Kallie saw the belly dancer first. Her thick, embroidered belt jingled and jangled as she rocked and swayed. A little farther along, the fire juggler tossed his flaming sticks high into the air, and next to him the lady in the shimmering blue leotard stood on her hands, shooting arrows with her toes. It took Kallie by surprise, because she hadn’t noticed them there a moment before.
These were the same performers she had seen at the Church Street Marketplace. She searched for Anna to tell her the good news when, out of the corner of her eye, she caught sight of a lean figure standing in the shadows in an alley between two buildings. She recognized him immediately.
It was the faceless man.
Slowly, Kallie moved toward him as though he were reeling her in with an invisible line. When she was only a few feet away, he touched the tip of his pink fedora and bowed his head slightly. Despite his lack of features, she was sure he was smiling.
“I’ve come to return the box…” she said, her voice barely a whisper.
The figure stood perfectly still, his featureless face assessing her. Her courage leaked out like water through tissue paper. She gathered what was left of it and continued. “But, I’ve lost it, you see, and…”
He didn’t move a muscle. Now more than ever, he reminded Kallie of a mannequin standing motionless in a shop’s window display.
She was about to explain further when he shifted. He’d been so perfectly immobile, and the movement so sudden, it startled Kallie. He reached for his fedora, held the hat in one hand, and tapped it lightly with the other.
Out tumbled the box.
He held it in the palm of his hand, his arm outstretched just as he had done the first time.

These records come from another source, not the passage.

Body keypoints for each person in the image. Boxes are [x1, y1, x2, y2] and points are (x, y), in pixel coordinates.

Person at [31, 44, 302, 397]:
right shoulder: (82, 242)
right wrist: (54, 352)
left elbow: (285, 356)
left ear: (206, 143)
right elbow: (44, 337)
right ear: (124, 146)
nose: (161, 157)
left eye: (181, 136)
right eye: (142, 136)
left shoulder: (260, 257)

“But…” she whispered. “I saw it sink…”
He turned the box over until the blank side faced her—the one with no moon and no stars. What Kallie had thought to be the new moon.
The blank face on the box reminded Kallie of the final piece—the one with all blank faces. She had thought it had meant nothing. Emptiness. The end. She had been wrong.

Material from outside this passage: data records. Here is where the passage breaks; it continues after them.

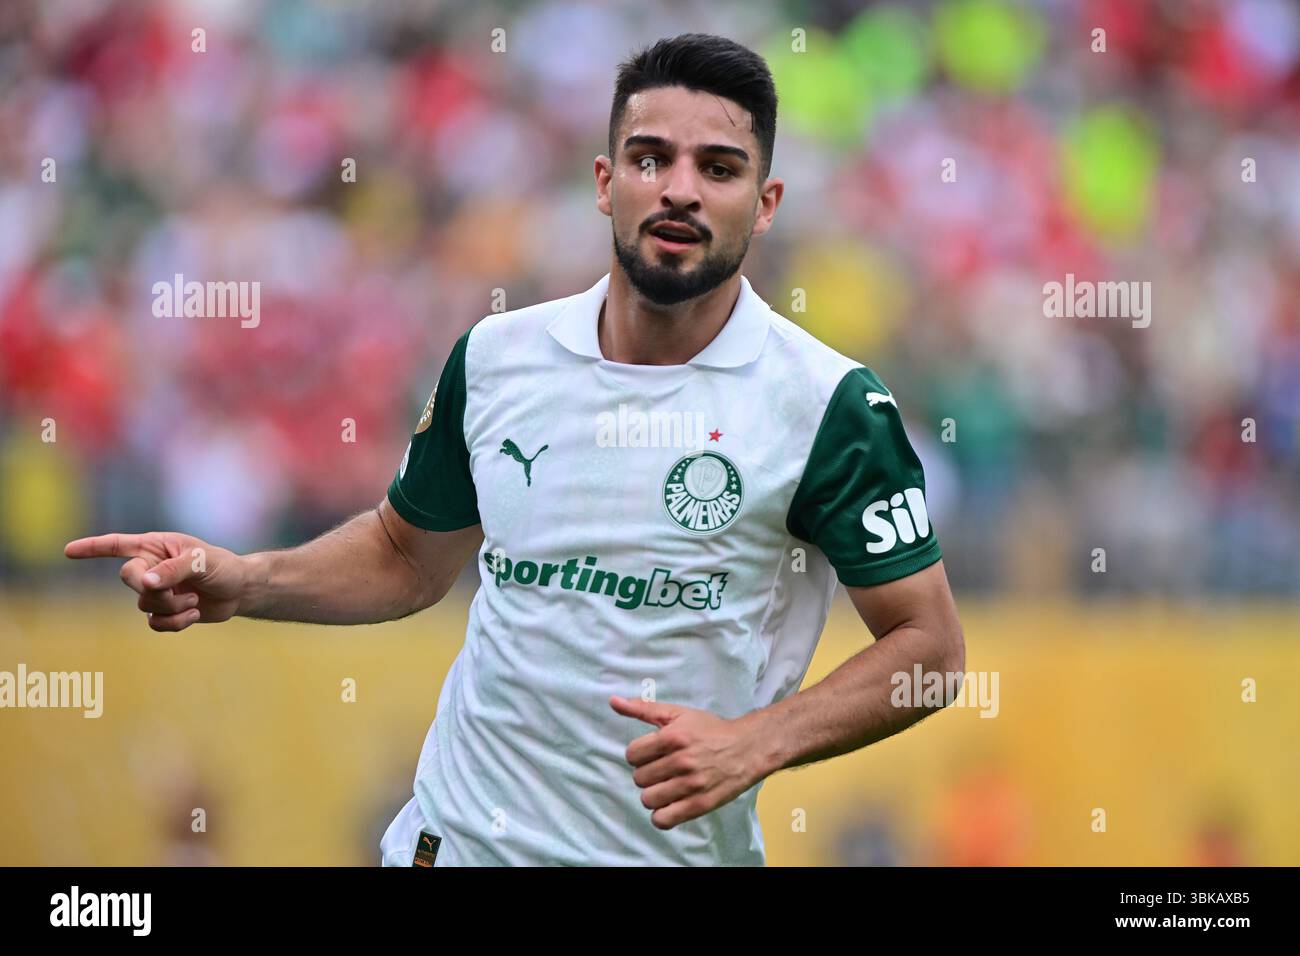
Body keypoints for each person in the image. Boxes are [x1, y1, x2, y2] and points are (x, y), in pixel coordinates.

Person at [65, 33, 964, 866]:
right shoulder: (499, 358)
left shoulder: (829, 405)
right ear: (607, 182)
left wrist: (757, 741)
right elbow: (405, 555)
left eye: (718, 168)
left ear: (765, 204)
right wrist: (247, 580)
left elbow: (931, 648)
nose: (679, 188)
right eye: (652, 159)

“It’s my story,” she said, realizing for the first time the power and potential in those words. “And I must end it.”
He tapped his hat again, and something else came out. It was long and lean and pointed on one end. It resembled the second-to-last picture—the one she had decided was a dagger. She had been wrong about that as well.
He held the item toward her. She took it in her trembling hands. She could hear Ms. Beausoleil’s words echo in her mind. A tragedy ends in death …
The man dropped the box inside his fedora and placed it back on his head. Then he turned to leave, but Kallie, gripped with curiosity, cried out, “Wait!”
The man stopped.
“Who are you?” she asked.
All sounds around Kallie ceased. The people at the festival seemed to fade into the background. Nothing existed but Kallie and the man as he slowly turned to face her. And like the slick black skin of a rotting banana, he peeled the flesh-colored material from his face and she saw clearly the ghastly sight that lay beneath.
The face had no flesh. No eyes. Nothing but bone. The skull was covered in carved circles, which turned and spun like clockwork.
Kallie gasped in horror. She glanced around to see if anyone else was witnessing what she was, but when she looked back toward the ghoulish face, the man was gone.
Kallie found Anna sitting on a curb beside the sad-faced clown. She had brought along her ocarina and had joined in his performance. When she saw Kallie, she stopped playing.
Despite the surrounding sounds, a heavy silence seemed to stretch out like a chasm between them.
“Did you find him?” Anna asked at last.
Kallie nodded.
“Is it over?”
Kallie clutched the leather satchel close to her chest. In it was the final item the man had given her. “Almost.”